## Exercise brief
How many lines in the records below hold the string "Item"? Please answer with the number and nothing more.

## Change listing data
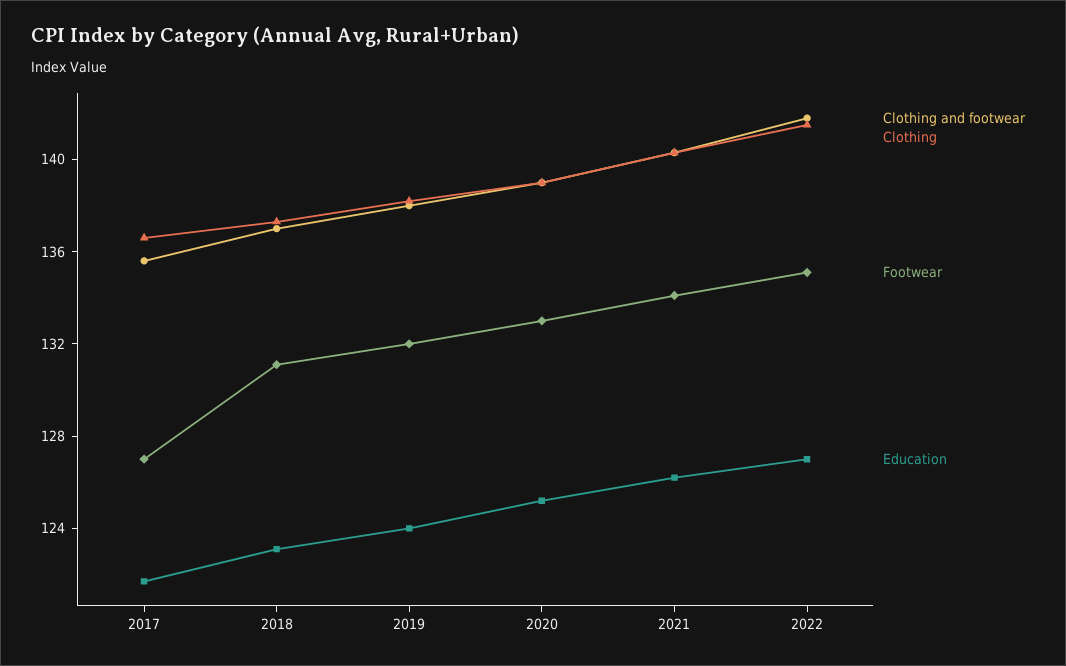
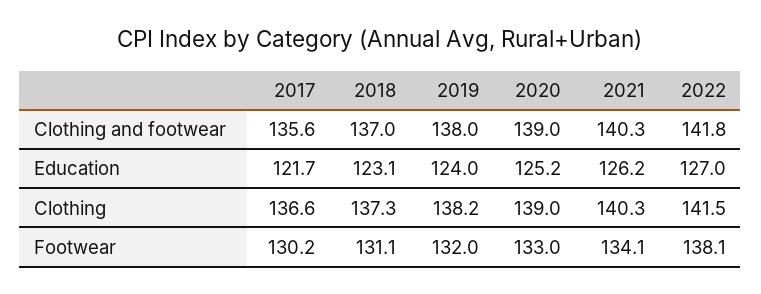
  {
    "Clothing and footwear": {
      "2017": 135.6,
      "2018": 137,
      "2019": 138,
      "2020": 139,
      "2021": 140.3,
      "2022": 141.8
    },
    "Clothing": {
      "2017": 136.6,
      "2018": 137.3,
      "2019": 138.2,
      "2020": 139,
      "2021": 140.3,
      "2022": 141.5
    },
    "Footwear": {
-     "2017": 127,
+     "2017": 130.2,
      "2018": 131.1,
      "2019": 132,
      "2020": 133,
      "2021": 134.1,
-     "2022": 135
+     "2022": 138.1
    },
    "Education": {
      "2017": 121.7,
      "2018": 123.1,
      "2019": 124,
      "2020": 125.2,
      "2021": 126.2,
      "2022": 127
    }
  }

---

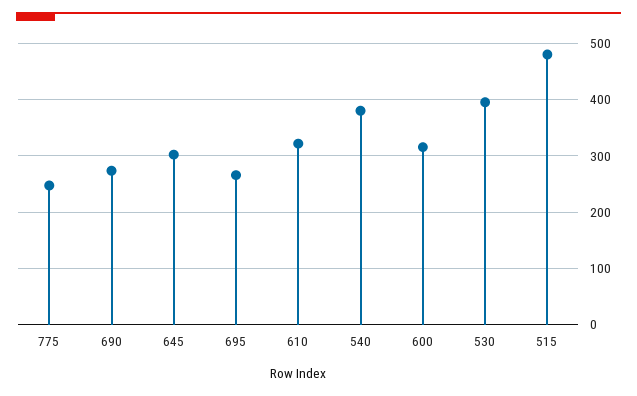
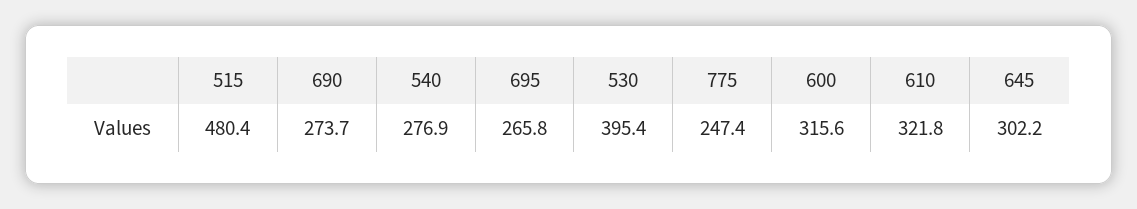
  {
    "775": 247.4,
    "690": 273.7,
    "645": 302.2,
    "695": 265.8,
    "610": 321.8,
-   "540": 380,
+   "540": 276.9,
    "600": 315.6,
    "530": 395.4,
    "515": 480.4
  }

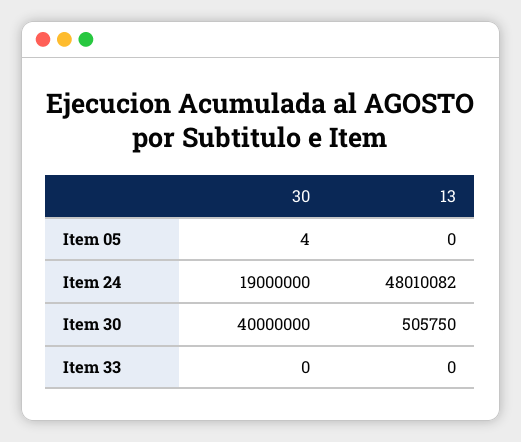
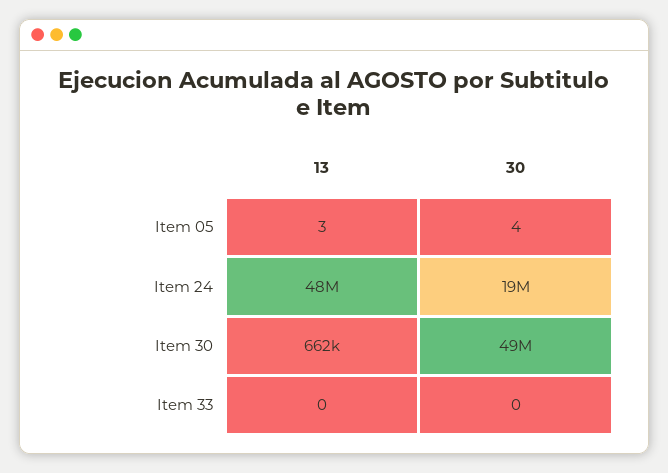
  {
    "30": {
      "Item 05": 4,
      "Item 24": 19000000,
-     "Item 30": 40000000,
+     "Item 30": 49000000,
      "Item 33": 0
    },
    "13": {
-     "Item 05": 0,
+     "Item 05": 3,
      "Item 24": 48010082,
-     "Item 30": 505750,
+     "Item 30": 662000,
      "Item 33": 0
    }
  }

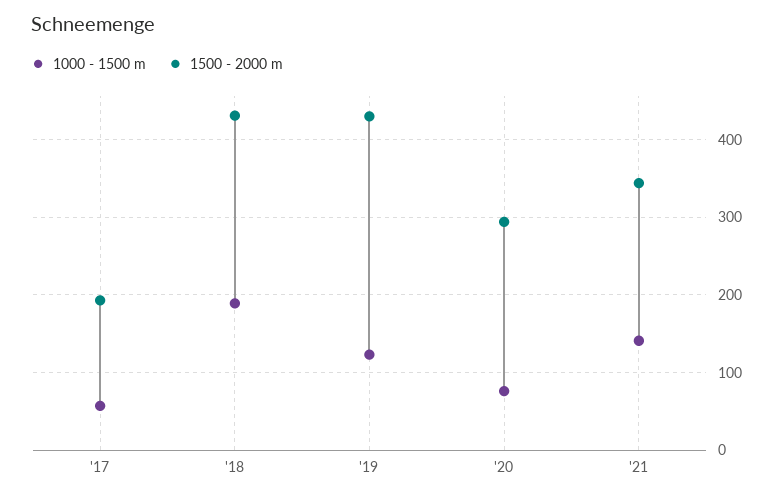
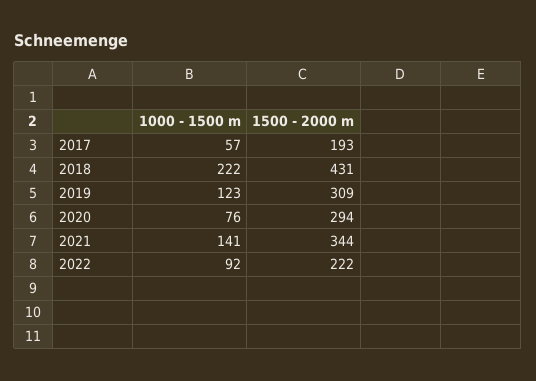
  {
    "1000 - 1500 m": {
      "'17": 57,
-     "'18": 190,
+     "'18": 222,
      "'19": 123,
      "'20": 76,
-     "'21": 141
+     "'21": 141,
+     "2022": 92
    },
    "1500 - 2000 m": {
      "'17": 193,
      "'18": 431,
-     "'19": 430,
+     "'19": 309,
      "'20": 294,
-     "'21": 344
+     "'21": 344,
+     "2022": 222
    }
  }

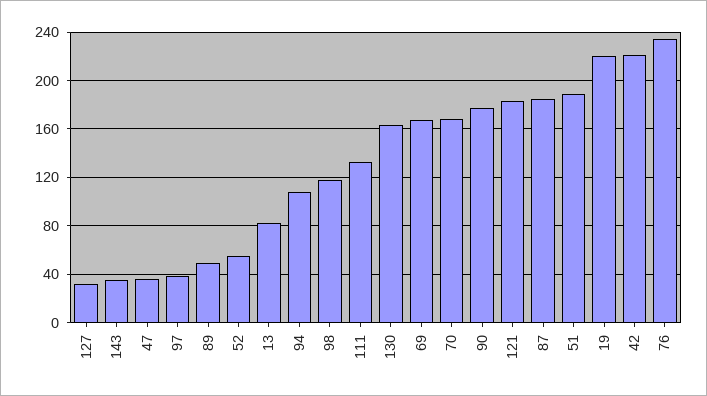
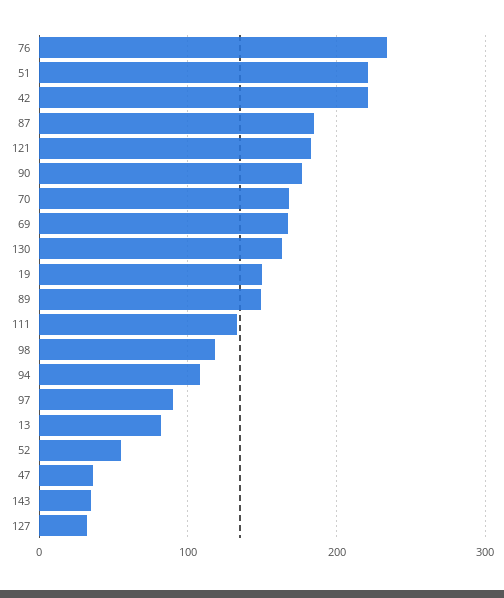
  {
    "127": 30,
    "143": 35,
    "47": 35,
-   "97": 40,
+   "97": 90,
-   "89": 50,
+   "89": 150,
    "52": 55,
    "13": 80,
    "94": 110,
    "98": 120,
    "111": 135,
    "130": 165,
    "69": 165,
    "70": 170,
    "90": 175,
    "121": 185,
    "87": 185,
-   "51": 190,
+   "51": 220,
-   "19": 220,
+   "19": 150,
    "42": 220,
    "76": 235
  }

## Written solution
11